I don’t remember her going into surgery. Honestly, I don’t even think I knew until she came home with the bandages. I never saw her throw up from the chemo, or even stay in bed for a day. She never showed me what she looked like without her wig, even when swimming at the lake house. Parents of kids in my fifth grade class would come up to me, “I’m so sorry to hear about your mom. I hope she’s doing okay!” I would just smile and nod, wondering why they were making such a big deal about it. My mom seemed fine to me. She would pick us up from school, watch us eat dinner (I realize now she didn’t eat because of the nausea), and then we would all listen to my dad read Harry Potter.

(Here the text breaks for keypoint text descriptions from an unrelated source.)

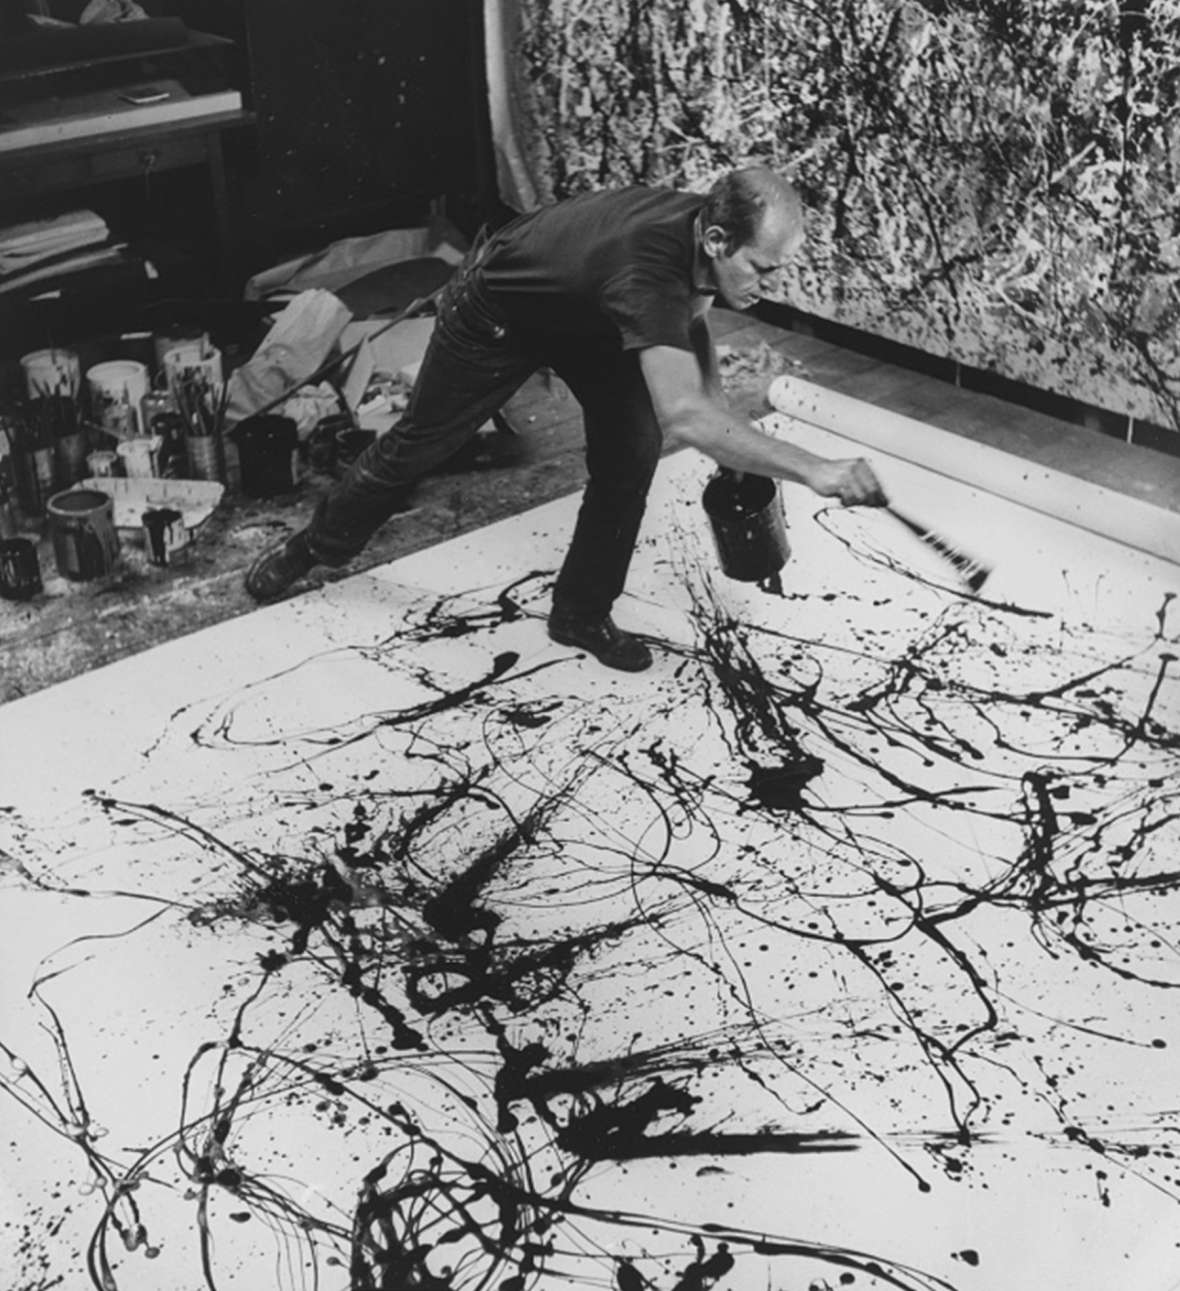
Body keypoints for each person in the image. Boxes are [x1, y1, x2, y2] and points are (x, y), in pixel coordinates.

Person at [245, 166, 886, 671]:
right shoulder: (646, 269)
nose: (768, 286)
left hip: (587, 315)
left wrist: (723, 425)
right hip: (497, 313)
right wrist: (814, 468)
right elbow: (685, 416)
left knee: (631, 453)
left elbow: (690, 322)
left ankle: (580, 614)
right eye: (763, 270)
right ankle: (314, 546)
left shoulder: (702, 231)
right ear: (717, 240)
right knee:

That wasn’t my family’s first interaction with breast cancer. My mom’s own mother died from it when I was very young. My grandma was 70 when she got it. My mom was 45. I didn’t really realize the implications of that until much later, when I started to understand genetics. BRCA1 and BRCA2 are genes that produce tumor suppressor proteins. 55 to 65 percent of women who inherit a harmful BRCA1 mutation and around 45 percent of women who inherit a harmful BRCA2 mutation will develop breast cancer by age 70. About 12 percent of women in the general population will develop breast cancer sometime during their lives[1]. Luckily, my mom was aware of these odds, which is why she got checked at an age most people don’t even think about it. That’s why when I go home for break my mom picks me up from the airport with open arms and (hopefully) a snack.
My roommate Emily burst into our suite a few weeks ago and loudly announced “GUYS! Did you know I’m related to Bono? That must be why I have such a great singing voice!” Just to clarify: she doesn’t. She explained that her dad made her do a genetic predisposition test to see if she had any risk factors for common diseases. This includes breast cancer. She doesn’t have any serious family history of these common diseases, but her dad just thought it was better to be safe than sorry. I knew these tests existed (I got one after my mom was diagnosed), but I had never met anyone who had gotten one without having a serious disease run in their family. But why not? They are easy to find, relatively inexpensive (compared to the medical bills you could prevent), and could possibly save your life[2].
In this case (like in so many cases) I believe the solution is knowledge. If people knew how easy it was to screen their DNA for risk factors they would be more aware of potential health risks (and even some potential famous relatives). This awareness could lead to action: life saving action. Of course, the tests could cause unneeded panic. Not everyone who has a risk factor for cancer ends up getting it, but, like Emily’s dad, wouldn’t you rather be safe than sorry?
We were on The Half-Blood Prince when my mom finished chemo. Her hair grew back, although significantly curlier than before (apparently this is common). She would venture outside more often without her wig—a feeling I image to be one of the most liberating in the world. Life returned to normal. But now I know. Thanks to genetic screening I know my chances of getting cancer are relatively high. I know I need to get checked. And I know that if it does happen, I will catch it before it progresses that far. The $300 test might eventually save my life.